Both Standard and Premium Falcon Intelligence Subscribers have access to the following subfunctions:

• Actors — The Falcon Intelligence Actors API allows subscribers to query and search for specific actors that CrowdStrike is tracking. It is a REST API that operates on a standard request-response model.
• Indicators — The Indicator API allows subscribers to query for indicators found in their environments such as those related to various actors, indicators of a specific confidence level, and those associated with Falcon Intelligence reports. The data can be sorted and filtered to more quickly locate the information you need.
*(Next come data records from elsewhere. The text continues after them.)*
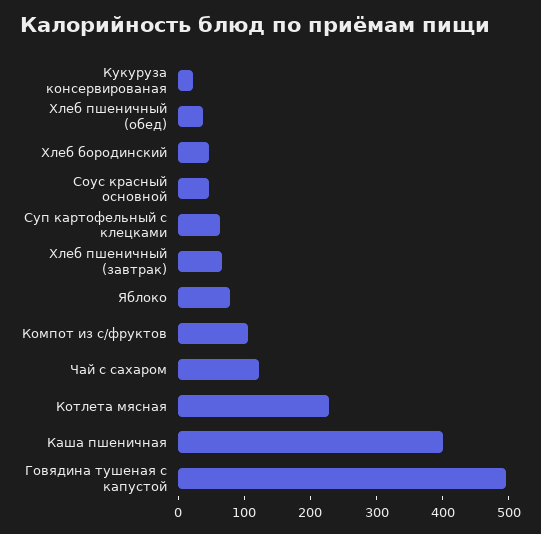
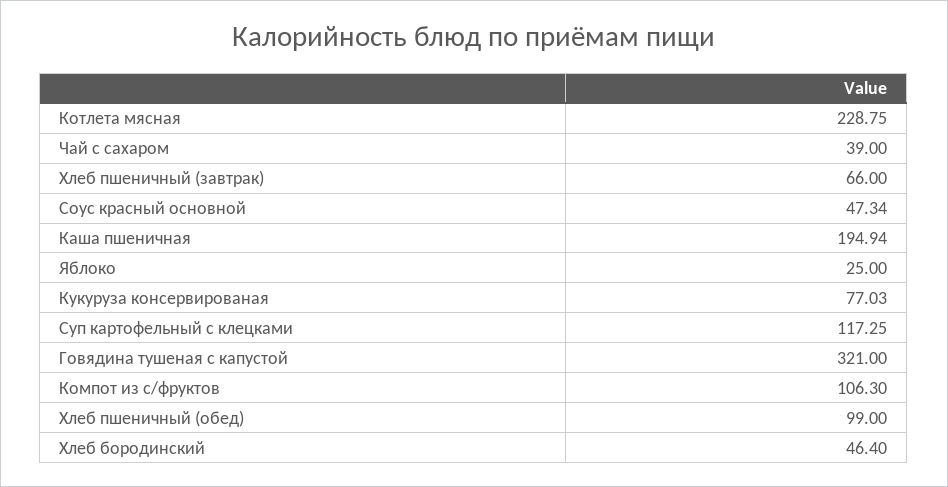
Кукуруза консервированая: 20 -> 77.03
Хлеб пшеничный (обед): 40 -> 99
Суп картофельный с клецками: 60 -> 117.25
Яблоко: 80 -> 25
Чай с сахаром: 120 -> 39
Каша пшеничная: 400 -> 194.94
Говядина тушеная с капустой: 500 -> 321

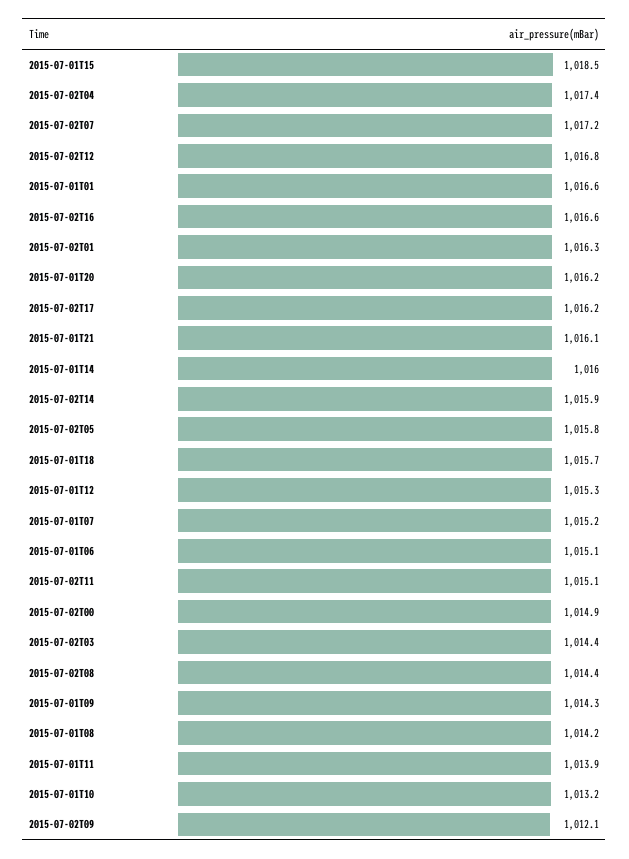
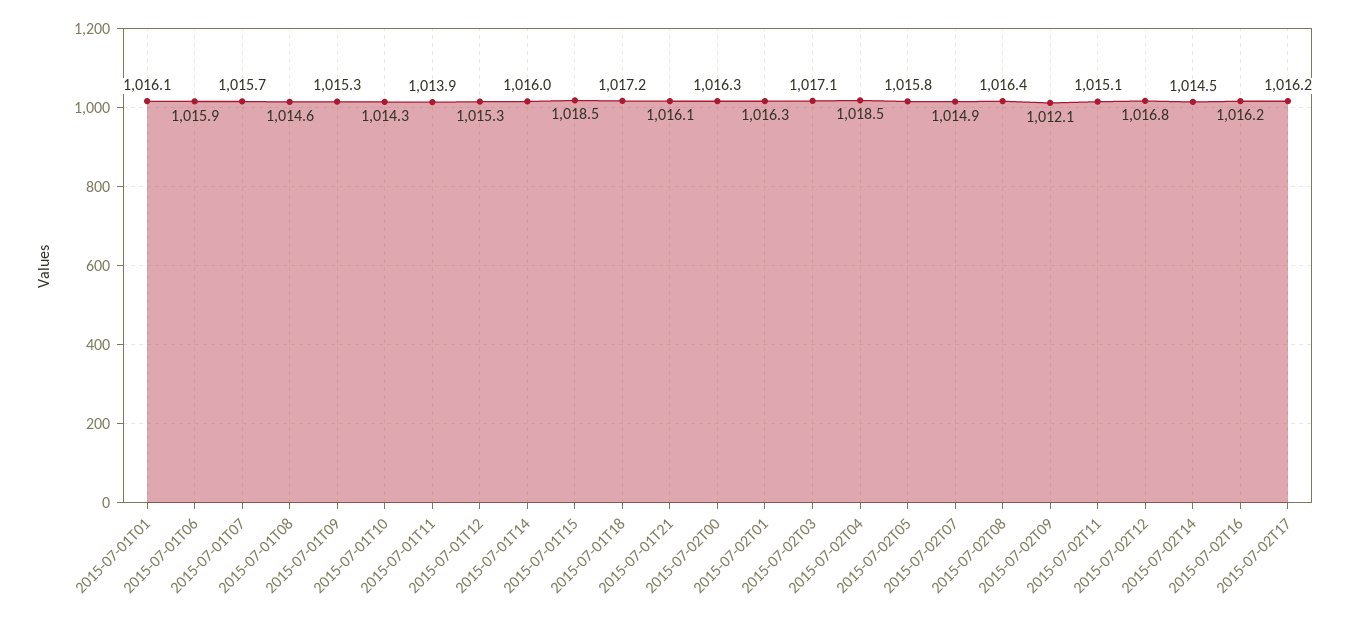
2015-07-02T04: 1017.4 -> 1018.5
2015-07-02T07: 1017.2 -> 1014.9
2015-07-01T01: 1016.6 -> 1016.1
2015-07-02T16: 1016.6 -> 1016.2
2015-07-01T20: 1016.2 -> none
2015-07-02T14: 1015.9 -> 1014.5
2015-07-01T18: 1015.7 -> 1017.2
2015-07-01T07: 1015.2 -> 1015.7
2015-07-01T06: 1015.1 -> 1015.9
2015-07-02T00: 1014.9 -> 1016.3
2015-07-02T03: 1014.4 -> 1017.1
2015-07-02T08: 1014.4 -> 1016.4
2015-07-01T09: 1014.3 -> 1015.3
2015-07-01T08: 1014.2 -> 1014.6
2015-07-01T10: 1013.2 -> 1014.3

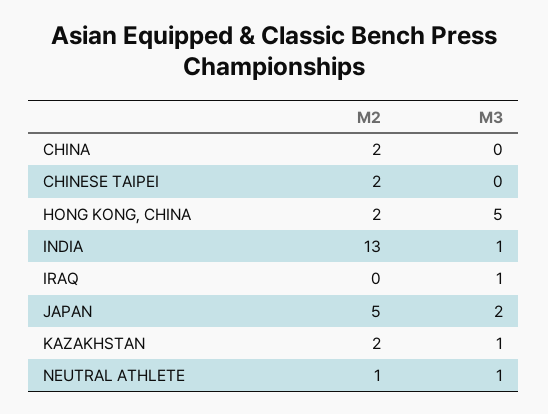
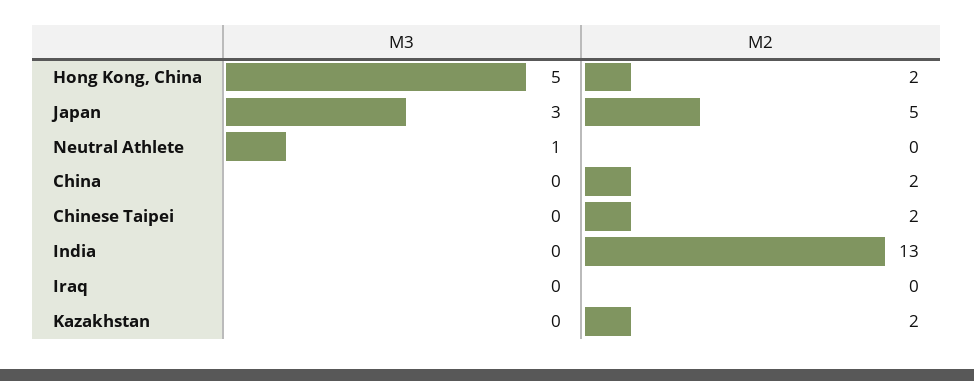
M3, INDIA: 1 -> 0
M3, IRAQ: 1 -> 0
M3, JAPAN: 2 -> 3
M3, KAZAKHSTAN: 1 -> 0
M2, NEUTRAL ATHLETE: 1 -> 0

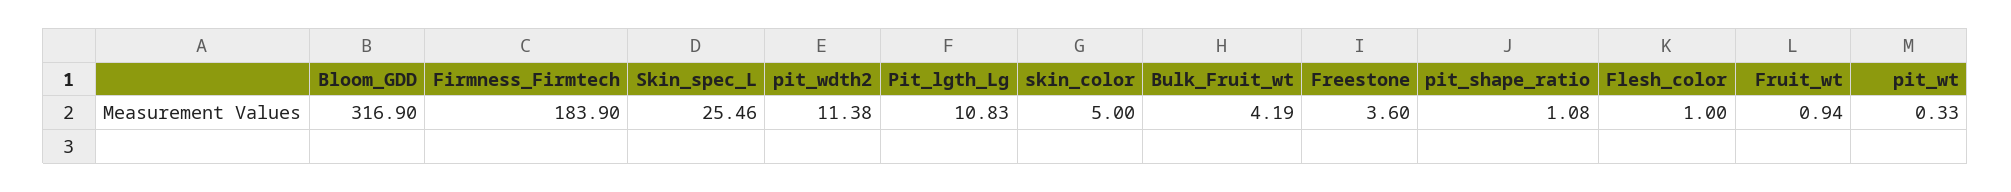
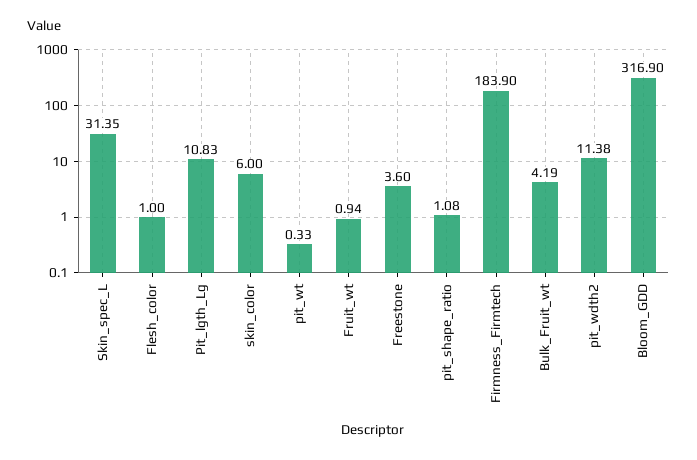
Skin_spec_L: 25.46 -> 31.35
skin_color: 5 -> 6

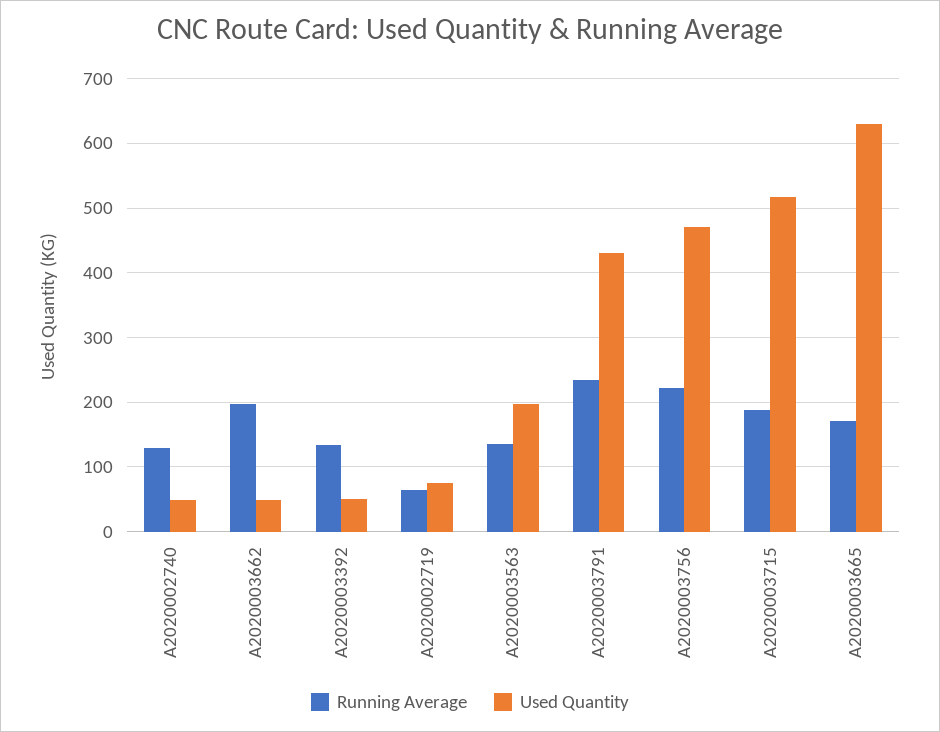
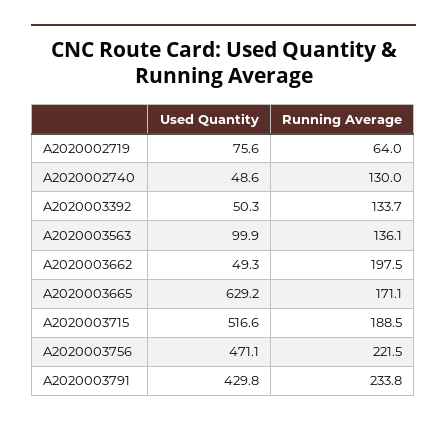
Used Quantity, A2020003563: 200 -> 99.9

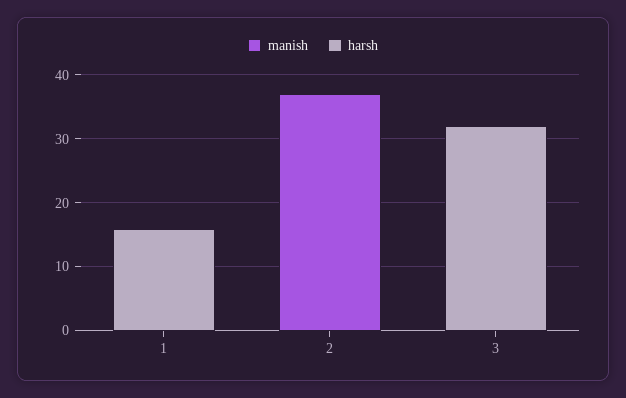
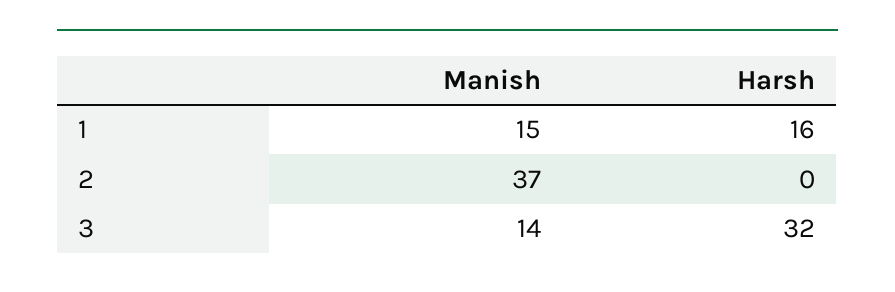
manish, 1: 0 -> 15
manish, 3: 0 -> 14

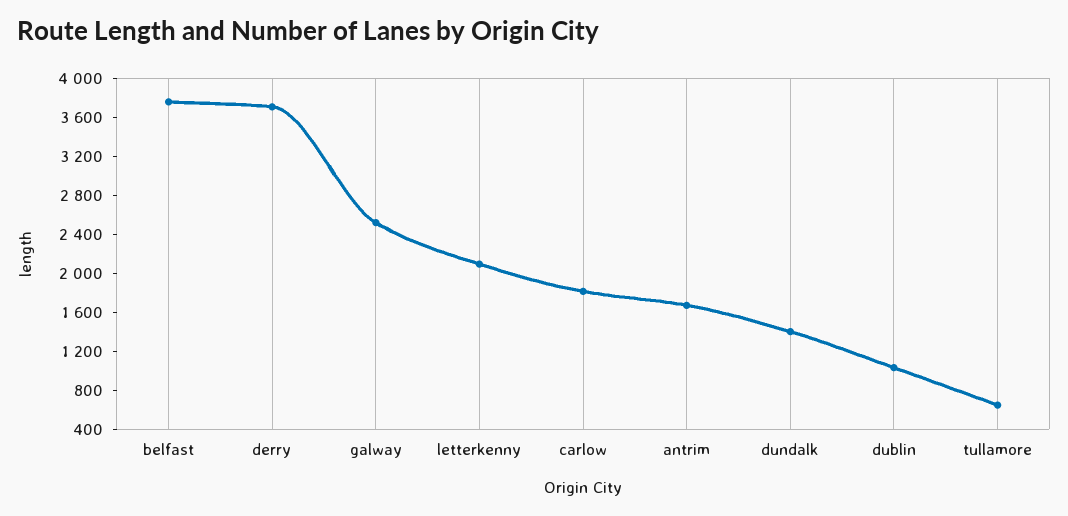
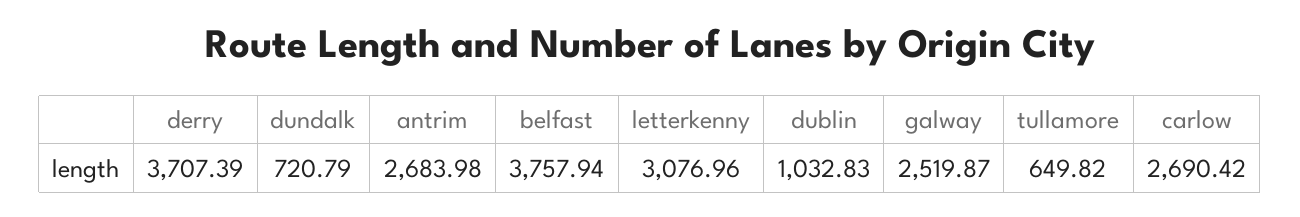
letterkenny: 2100 -> 3076.96
carlow: 1800 -> 2690.42
antrim: 1700 -> 2683.98
dundalk: 1400 -> 720.79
Falcon Intelligence Premium Only

• Reports —  These reports query CrowdStrike Intelligence publications. You can receive additional information about these publications or simply download a PDF version.

The publications include:

• Intelligence Reports (CSIR)

• Threat Assessments (CSTA)

• Alerts (CSA)

• Periodic Reports (CSMR)

• Tippers (CSIT)

• Tailored Intelligence —  This API allows Falcon Intelligence Premium customers to maintain situational awareness on topics of interest. For example, you can track if your company's name is mentioned, or spot new developments with a particular malware family that interests you. This API will return the latest results when there's a match between your watchlist and the various sources monitored by CrowdStrike.

This table shows the APIs available with each level of your Falcon Intelligence subscription:

Please Note: All Falcon Intelligence APIs are REST APIs that operate on the standard request-response model. Requests are made with HTTPS and request/response data formatted as JSON.